While not all Australian companies have as much to give away as Atlassian, even small businesses should do what they can, according to Mark Rubbo, managing director of Melbourne bookselling chain Readings.
Rubbo established the Readings Foundation in 2009, pledging 10% of Readings’ profits to the foundation each year. Readings customers also make gold coin donations in store in exchange for gift wrapping and in-store events.
This year, the Readings Foundation will give $123,880 worth of grants to a range of projects and organisations that offer literacy and education programs.
Speaking to SmartCompany this morning, Rubbo said the foundation has now given away close to $1 million over its five-year lifespan.
“It’s one of the most rewarding things I’ve done,” Rubbo says.
“It’s taken a while but now we are starting to see results.

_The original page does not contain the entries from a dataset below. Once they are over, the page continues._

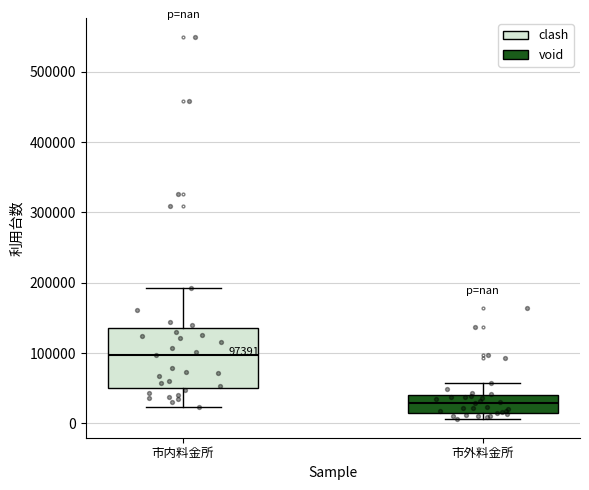

Comparing the boxes themselves (not the whiskers), which one is the tallest?

市内料金所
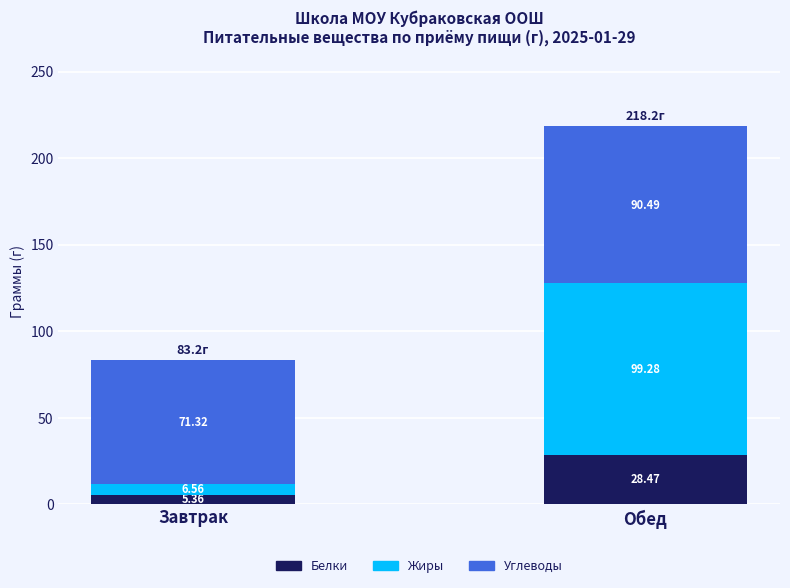

What is the total value across all series at Обед?

218.2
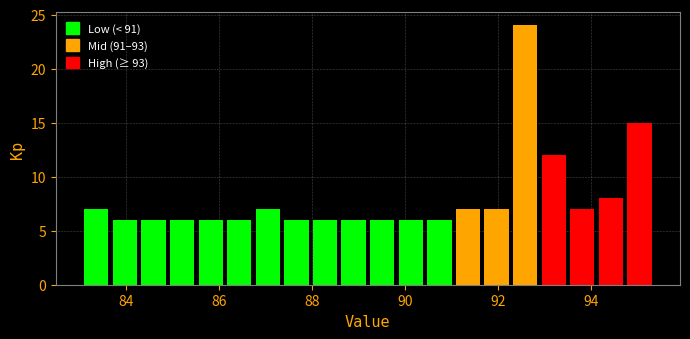

Around what value on the x-axis is the tallest bar? Give the approximate position of its centre, as read against the axis.

92.6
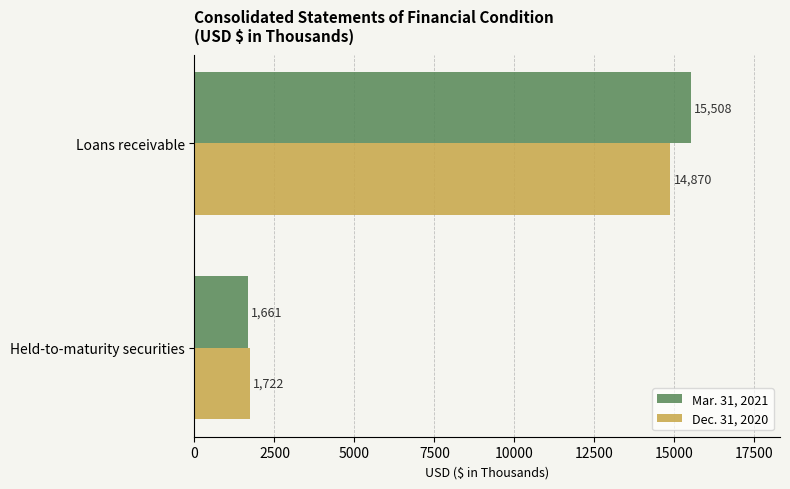

How many values in the Mar. 31, 2021 series are below 15508?

1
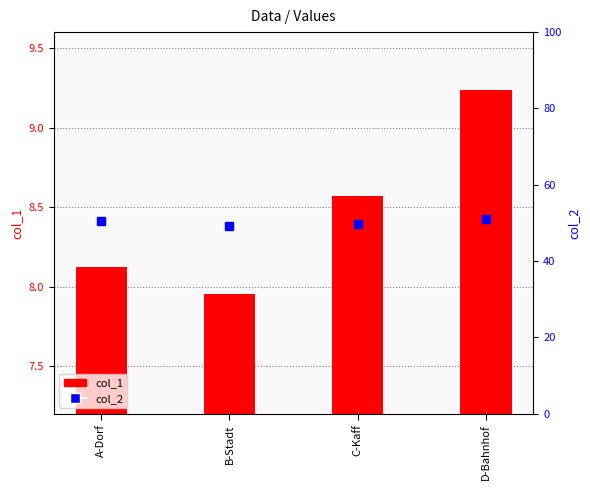

Which series contains the lowest Y value?

col_1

We support the Hot Desk Fellowships at the Wheeler Centre and around 80 people have gone through the program and their books are now being published.”
“From our point of view, literacy has a strong connection with books and our community,” he says.
“We can’t survive in our community unless it is prosperous and healthy and people are interested and engaged.”
The Readings Foundation also supports organisations like the Asylum Seeker Resource Centre, giving grants to the centre’s schools program, and Reading Out of Poverty, a Melbourne-based organisation that provides literacy support to disadvantages children and families.
“As a business you take from the community, it’s only right to give back,” Rubbo says.
“We give back in our taxes but if we don’t do our bit to encourage a stable and civil society, we’re not going to be around. I would encourage everyone to do it.”